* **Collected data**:
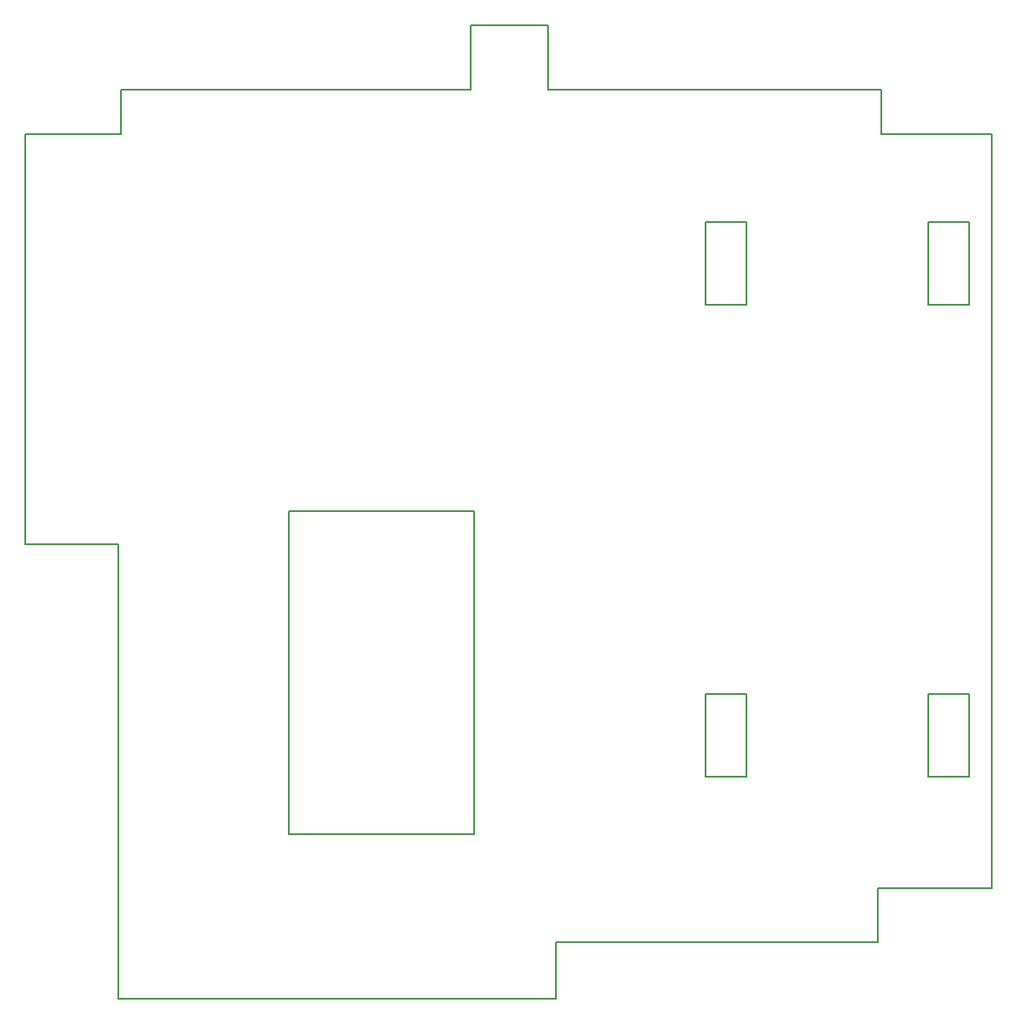
<source format=gbr>
G04 #@! TF.FileFunction,Profile,NP*
%FSLAX46Y46*%
G04 Gerber Fmt 4.6, Leading zero omitted, Abs format (unit mm)*
G04 Created by KiCad (PCBNEW 4.0.2-stable) date Thursday, March 16, 2017 'PMt' 02:05:18 PM*
%MOMM*%
G01*
G04 APERTURE LIST*
%ADD10C,0.100000*%
%ADD11C,0.150000*%
G04 APERTURE END LIST*
D10*
D11*
X165400000Y-127400000D02*
X165400000Y-119400000D01*
X169400000Y-127400000D02*
X165400000Y-127400000D01*
X169400000Y-119400000D02*
X169400000Y-127400000D01*
X165400000Y-119400000D02*
X169400000Y-119400000D01*
X143700000Y-127400000D02*
X143700000Y-119400000D01*
X147700000Y-127400000D02*
X143700000Y-127400000D01*
X147700000Y-119400000D02*
X147700000Y-127400000D01*
X143700000Y-119400000D02*
X147700000Y-119400000D01*
X165400000Y-81500000D02*
X165400000Y-73500000D01*
X169400000Y-81500000D02*
X165400000Y-81500000D01*
X169400000Y-73500000D02*
X169400000Y-81500000D01*
X165400000Y-73500000D02*
X169400000Y-73500000D01*
X143700000Y-81500000D02*
X143700000Y-73500000D01*
X147700000Y-81500000D02*
X143700000Y-81500000D01*
X147700000Y-73500000D02*
X147700000Y-81500000D01*
X143700000Y-73500000D02*
X147700000Y-73500000D01*
X129200000Y-143500000D02*
X160500000Y-143500000D01*
X129200000Y-149000000D02*
X129200000Y-143500000D01*
X128400000Y-54300000D02*
X128400000Y-54400000D01*
X121000000Y-54300000D02*
X128400000Y-54300000D01*
X128400000Y-60600000D02*
X160800000Y-60600000D01*
X128400000Y-54400000D02*
X128400000Y-60600000D01*
X120900000Y-54300000D02*
X121000000Y-54300000D01*
X120900000Y-60600000D02*
X120900000Y-54300000D01*
X86800000Y-60600000D02*
X120900000Y-60600000D01*
X77500000Y-104800000D02*
X77500000Y-64900000D01*
X86600000Y-138200000D02*
X86600000Y-104800000D01*
X77500000Y-104800000D02*
X86600000Y-104800000D01*
X103200000Y-133000000D02*
X103200000Y-101600000D01*
X121200000Y-133000000D02*
X103200000Y-133000000D01*
X121200000Y-101600000D02*
X121200000Y-133000000D01*
X103200000Y-101600000D02*
X121200000Y-101600000D01*
X86800000Y-64900000D02*
X86800000Y-60600000D01*
X77500000Y-64900000D02*
X86800000Y-64900000D01*
X160800000Y-60600000D02*
X160800000Y-64900000D01*
X160800000Y-64900000D02*
X170300000Y-64900000D01*
X170300000Y-64900000D02*
X171600000Y-64900000D01*
X171600000Y-64900000D02*
X171600000Y-138200000D01*
X171600000Y-138200000D02*
X160500000Y-138200000D01*
X160500000Y-138200000D02*
X160500000Y-143500000D01*
X129200000Y-149000000D02*
X86600000Y-149000000D01*
X86600000Y-149000000D02*
X86600000Y-138200000D01*
M02*

</source>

* **To do**:
Could you print the lines of the records above from the one containing "X171600000Y-64900000D02*" through the last, exactly and with no additions?

* **Written solution**:
X171600000Y-64900000D02*
X171600000Y-138200000D01*
X171600000Y-138200000D02*
X160500000Y-138200000D01*
X160500000Y-138200000D02*
X160500000Y-143500000D01*
X129200000Y-149000000D02*
X86600000Y-149000000D01*
X86600000Y-149000000D02*
X86600000Y-138200000D01*
M02*

</source>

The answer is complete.